The multimedia event will combine music, dance, film and sculpture in a customized environment built inside a cavernous 19th-century factory building at the West Midtown venue known as the Goat Farm Arts Center.

Among the collaborators is Robert Spano, music director of the Atlanta Symphony Orchestra, whose music is the axis around which everything turns. Spano will play a 23-minute solo piano work he wrote for “Cloth,” as well as a two-piano version of Stravinsky’s “The Rite of Spring,” in which he will be joined by Bosnian keyboardist Pedja Muzijevic and a percussion ensemble led by ASO principal percussionist Tom Sherwood.

Video from filmmakers Micah and Whitney Stansell will be projected on a panoramic screen that surrounds the audience, while sculptures from artist Audrey Morrison, who also contributed animal-head masks for the dancers, will float in the air.

It is a marvelous, massive, coordinated art happening. There’s only one problem: It’s not quite done.

For a month Spano has been writing the 13 sections of “Cloth.” Like “The Rite of Spring” it is a suite of separate parts. Stallings visited Spano with her iPad as he completed each short chapter, and recorded him performing that section, then took it back to her dancers.

Two weeks before opening night, Spano was still scribbling furiously. “I’m feeling the heat right now,” he said, just before rehearsal on Tuesday. And the Stansells were still shooting footage, including an upcoming outing in Vinings that was to incorporate horses.

Meanwhile, Stallings has been putting her own stamp on the Stravinsky ballet, which famously freaked out audiences when Vaslav Nijinsky first staged the radical new work 101 years ago in Paris. “I spent three hours translating 50 seconds of music for the dancers yesterday,” she said during a break in the Tuesday preparations, as her sweaty dancers took a moment to gasp for air.

In the same room a roaring scissor lift hoisted trusses up to the building’s ancient beams, in preparation for Dave Balliet’s lighting design.

Performances are Sept. 10-14 and will include “Cloth” and “The Tower,” which is what Stallings calls her reworking of “The Rite of Spring.”

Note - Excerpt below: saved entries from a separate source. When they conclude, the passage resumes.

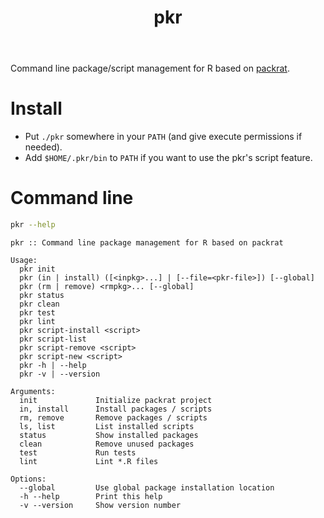 #+TITLE: pkr

Command line package/script management for R based on [[https://rstudio.github.io/packrat/][packrat]].

* Install

- Put ~./pkr~ somewhere in your ~PATH~ (and give execute permissions if needed).
- Add ~$HOME/.pkr/bin~ to ~PATH~ if you want to use the pkr's script feature.

*  Command line

#+BEGIN_SRC bash :exports both :results output
pkr --help
#+END_SRC

#+RESULTS:
#+begin_example
pkr :: Command line package management for R based on packrat

Usage:
  pkr init
  pkr (in | install) ([<inpkg>...] | [--file=<pkr-file>]) [--global]
  pkr (rm | remove) <rmpkg>... [--global]
  pkr status
  pkr clean
  pkr test
  pkr lint
  pkr script-install <script>
  pkr script-list
  pkr script-remove <script>
  pkr script-new <script>
  pkr -h | --help
  pkr -v | --version

Arguments:
  init             Initialize packrat project
  in, install      Install packages / scripts
  rm, remove       Remove packages / scripts
  ls, list         List installed scripts
  status           Show installed packages
  clean            Remove unused packages
  test             Run tests
  lint             Lint *.R files

Options:
  --global         Use global package installation location
  -h --help        Print this help
  -v --version     Show version number 
#+end_example
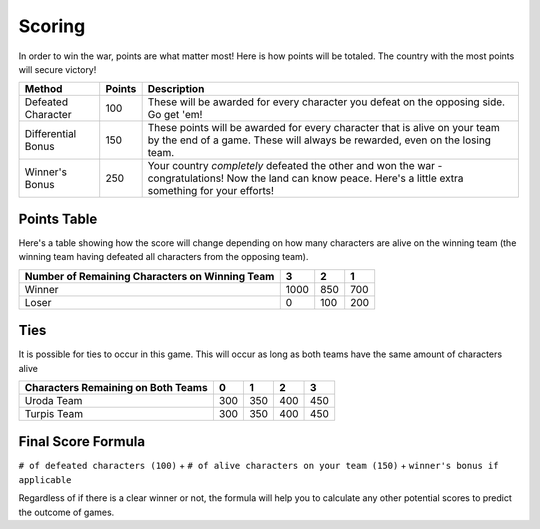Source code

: =======
Scoring
=======

.. raw:: html

    <style> .red {color:#BC0C25; font-weight:bold; font-size:16px} </style>
    <style> .blue {color:#1769BC; font-weight:bold; font-size:16px} </style>
    <style> .gold {color:#E1C564; font-weight:bold; font-size:16px} </style>
    <style> .purple {color:#A020F0; font-weight:bold; font-size:16px} </style>

.. role:: red
.. role:: blue
.. role:: gold
.. role:: purple


In order to win the war, points are what matter most! Here is how points will be totaled. The country with the most
points will secure victory!

========================== =============== =============================================================================
Method                     Points          Description
========================== =============== =============================================================================
:red:`Defeated Character`  100             These will be awarded for every character you defeat on the opposing side.
                                           Go get 'em!
:blue:`Differential Bonus` 150             These points will be awarded for every character that is alive on your team
                                           by the end of a game. These will always be rewarded, even on the losing team.
:gold:`Winner's Bonus`     250             Your country *completely* defeated the other and :gold:`won` the war
                                           - congratulations! Now the land can know peace. Here's a little extra
                                           something for your efforts!
========================== =============== =============================================================================

Points Table
------------

Here's a table showing how the score will change depending on how many characters are alive on the winning team
(the winning team having defeated all characters from the opposing team).

============================================== ===== ===== =====
Number of Remaining Characters on Winning Team 3     2     1
============================================== ===== ===== =====
:gold:`Winner`                                 1000  850   700
:red:`Loser`                                   0     100   200
============================================== ===== ===== =====

Ties
----

It is possible for ties to occur in this game. This will occur as long as both teams have the same amount of characters
alive

================================== ===== ===== ===== =====
Characters Remaining on Both Teams 0     1     2     3
================================== ===== ===== ===== =====
:gold:`Uroda Team`                 300   350   400   450
:purple:`Turpis Team`              300   350   400   450
================================== ===== ===== ===== =====

Final Score Formula
-------------------

``# of defeated characters (100)`` + ``# of alive characters on your team (150)`` + ``winner's bonus if applicable``

Regardless of if there is a clear winner or not, the formula will help you to calculate any other potential scores
to predict the outcome of games.
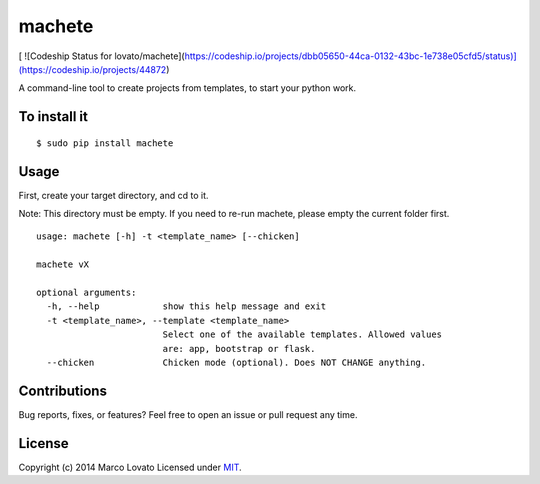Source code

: machete
=======

.. image:: https://travis-ci.org/lovato/machete.png?branch=master
    :target: https://travis-ci.org/lovato/machete

[ ![Codeship Status for lovato/machete](https://codeship.io/projects/dbb05650-44ca-0132-43bc-1e738e05cfd5/status)](https://codeship.io/projects/44872)
    
A command-line tool to create projects from templates, to start your python work.

To install it
-------------

::

    $ sudo pip install machete

Usage
-----

First, create your target directory, and cd to it.

Note: This directory must be empty. If you need to re-run machete, please empty the current folder first.

::

    usage: machete [-h] -t <template_name> [--chicken]

    machete vX

    optional arguments:
      -h, --help            show this help message and exit
      -t <template_name>, --template <template_name>
                            Select one of the available templates. Allowed values
                            are: app, bootstrap or flask.
      --chicken             Chicken mode (optional). Does NOT CHANGE anything.


Contributions
-------------

Bug reports, fixes, or features? Feel free to open an issue or pull request any time.

License
--------

Copyright (c) 2014 Marco Lovato Licensed under MIT_.

.. _MIT: http://opensource.org/licenses/MIT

As he watched the preparations, Goat Farm co-owner Chris Melhouse described the stage design, which will consist of concentric ovals surrounding the in-the-round performance space. At floor level will be a corral of chairs that he designed and built, intended to allow the observer to lean back, planetarium-style. Above and behind that, more custom seating will be on a raised platform, and above that, a ribbon of screen will wrap around the audience like a cyclorama.

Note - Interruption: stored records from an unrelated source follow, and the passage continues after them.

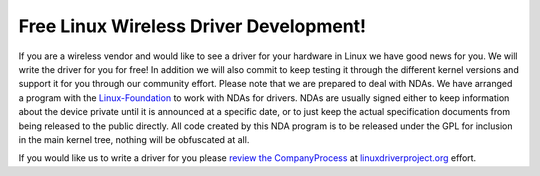Free Linux Wireless Driver Development!
---------------------------------------

If you are a wireless vendor and would like to see a driver for your hardware in Linux we have good news for you. We will write the driver for you for free! In addition we will also commit to keep testing it through the different kernel versions and support it for you through our community effort. Please note that we are prepared to deal with NDAs. We have arranged a program with the `Linux-Foundation <http://www.linux-foundation.org>`__ to work with NDAs for drivers. NDAs are usually signed either to keep information about the device private until it is announced at a specific date, or to just keep the actual specification documents from being released to the public directly. All code created by this NDA program is to be released under the GPL for inclusion in the main kernel tree, nothing will be obfuscated at all.

If you would like us to write a driver for you please `review the CompanyProcess <http://linuxdriverproject.org/mediawiki/index.php/Company_Process>`__ at `linuxdriverproject.org <http://linuxdriverproject.org/>`__ effort.
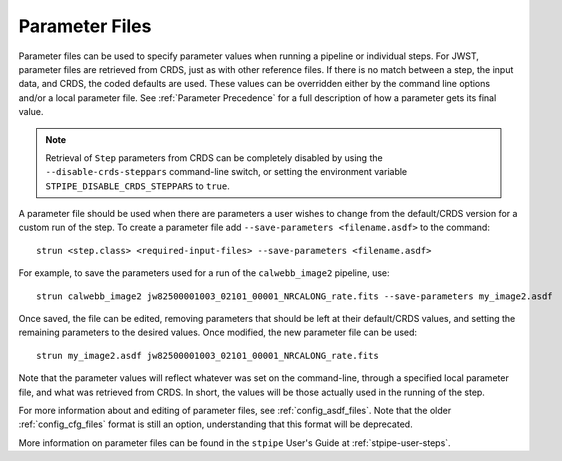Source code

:.. _parameter_files:

Parameter Files
===============

Parameter files can be used to specify parameter values when running a
pipeline or individual steps. For JWST, parameter files are retrieved from
CRDS, just as with other reference files. If there is no match between a step,
the input data, and CRDS, the coded defaults are used. These values can be
overridden either by the command line options and/or a
local parameter file. See :ref:`Parameter Precedence` for a full description of
how a parameter gets its final value.

.. note::

    Retrieval of ``Step`` parameters from CRDS can be completely disabled by
    using the ``--disable-crds-steppars`` command-line switch, or setting the
    environment variable ``STPIPE_DISABLE_CRDS_STEPPARS`` to ``true``.

A parameter file should be used when there are parameters a user wishes to
change from the default/CRDS version for a custom run of the step. To create a
parameter file add ``--save-parameters <filename.asdf>`` to the command::

    strun <step.class> <required-input-files> --save-parameters <filename.asdf>

For example, to save the parameters used for a run of the ``calwebb_image2`` pipeline, use::

    strun calwebb_image2 jw82500001003_02101_00001_NRCALONG_rate.fits --save-parameters my_image2.asdf

Once saved, the file can be edited, removing parameters that should be left
at their default/CRDS values, and setting the remaining parameters to the
desired values. Once modified, the new parameter file can be used::

    strun my_image2.asdf jw82500001003_02101_00001_NRCALONG_rate.fits

Note that the parameter values will reflect whatever was set on the
command-line, through a specified local parameter file, and what was
retrieved from CRDS. In short, the values will be those actually used in the
running of the step.

For more information about and editing of parameter files, see
:ref:`config_asdf_files`. Note that the older :ref:`config_cfg_files` format is
still an option, understanding that this format will be deprecated.

More information on parameter files can be found in the ``stpipe`` User's
Guide at :ref:`stpipe-user-steps`.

The new chairs, still unfinished wooden skeletons in need of padding, were scattered around the room. “It came from her head,” said Melhouse, referring to Stallings. “I just facilitated what she thinks she wants.”

Stallings and Spano first worked together on “Maa,” a 2011 multimedia collaboration staged at Symphony Hall, and each has great confidence in the other. “On the second night of that work, he took me aside and said ‘We’re doing ‘Rite of Spring’,’” said Stallings.

Glo typically performs in unconventional settings — at MARTA stations, in Howard Finster’s Paradise Garden, in Maddox Pool, at Lenox Mall and in the streets of Atlanta and Roswell.

And once again, the performance space figures heavily in the production.

“When Lauri first took me to the Goat Farm, I got excited to write music for that space,” said Spano. “The space is so inspiring.”

And the prospect of wearing an animal head while he plays?

“I’m not sure of that,” said Spano. “She hasn’t ruled that out.”